The roots of the dispute go back to March 1987. At that time, the county, which did not have a well-developed utility system, granted the city a 30-year franchise to provide water and wastewater service to the south island and other unincorporated mainland areas adjacent to the city.

The city successfully provided services but by 2009 the county utility system had become larger than the city’s and was charging lower rates. Residents asked the county to look ahead and plan to take over service when the franchise agreement expires in 2017. On April 5, 2011, the commission voted to take over service when the franchise period ends, and notified the city of its intent.

Less than two weeks later the city responded with a letter from an outside utility attorney saying despite the 30-year period of the agreement, the city can continue to serve the areas of the county it now serves forever. “I am of the opinion that the City’s exclusive right to provide water and sewer service to the South Beach area exists and will continue to exist unabated whether or not the County’s franchises terminate,” Thomas Cloud of the Gray Robinson law firm wrote in a memo to Vero Beach Water and Sewer Director Rob Bolton.

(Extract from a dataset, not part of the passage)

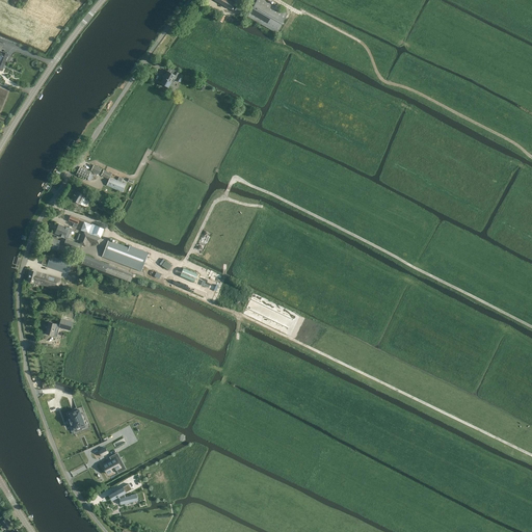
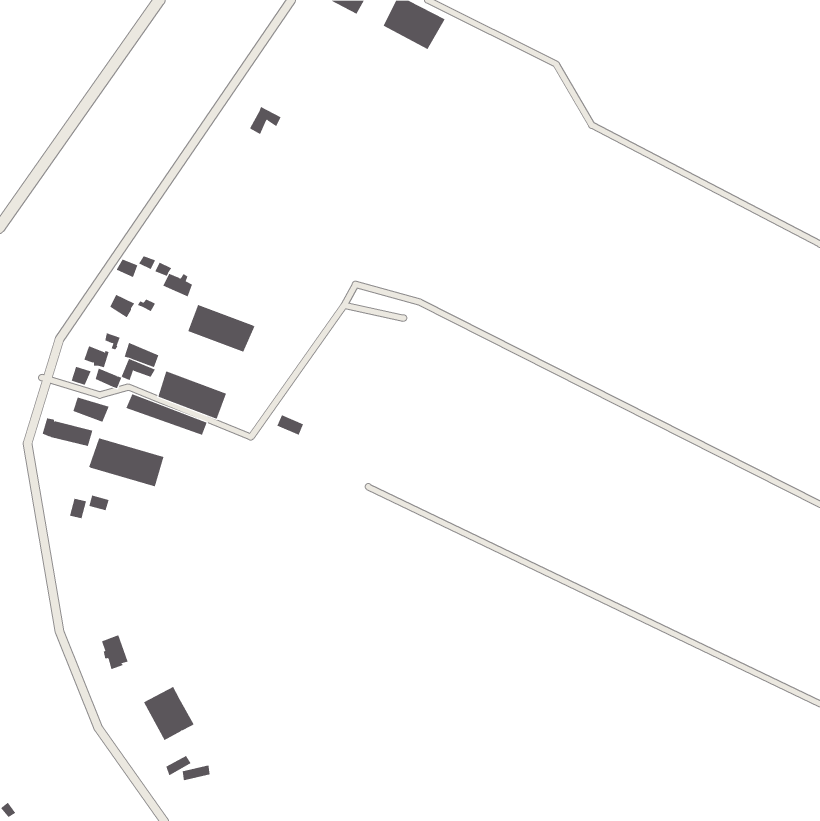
building: none -> [187,304,255,353]
building: none -> [89,438,164,487]

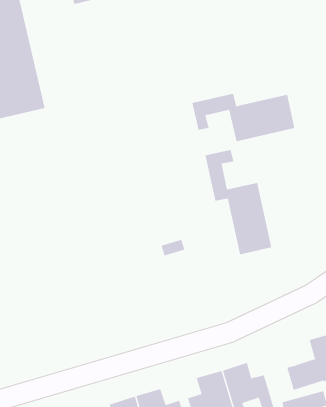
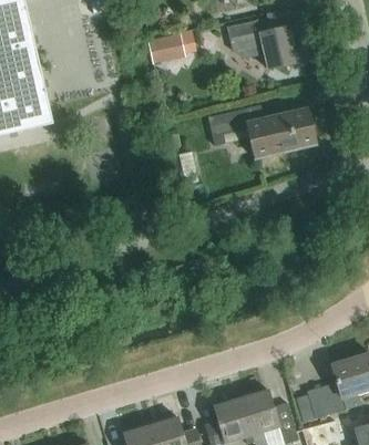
building: none -> [226,18,298,69]
building: none -> [147,33,185,63]
building: [205,149,272,255] -> none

The county hired its own outside utility attorney who concluded the opposite.

Trying to work around the dispute, the county broached the idea of buying the city’s water and sewer system to merge with its own, but the city wanted $50 million more than what the county believed the system was worth.

Part of the valuation disagreement revolved around differing opinions about what water and sewer infrastructure the city actually owns on the south barrier island.

According to Polackwich’s memo, “The city paid for and constructed very little of the infrastructure, particularly the infrastructure within the subdivisions along A1A, which was constructed by developers. The City does not have bills of sale or other evidence of ownership for most of the infrastructure. The City Manager claims that by maintaining the infrastructure over the years, the City has become the owner [but] the County’s position is that maintenance does not equal ownership.”

After the merger talks collapsed, Polackwich continued to negotiate with the city to reach an agreement about who will provide service to the south island in 2017 and afterward.

In January, the county asked residents whether they wanted city or county service after the franchise agreement ends and, according to Polackwich, “76.6 percent of those responding indicated they want to receive service from the county.”

Despite the poll, Polackwich said City Manager O’Connor’s position “hardened” in June.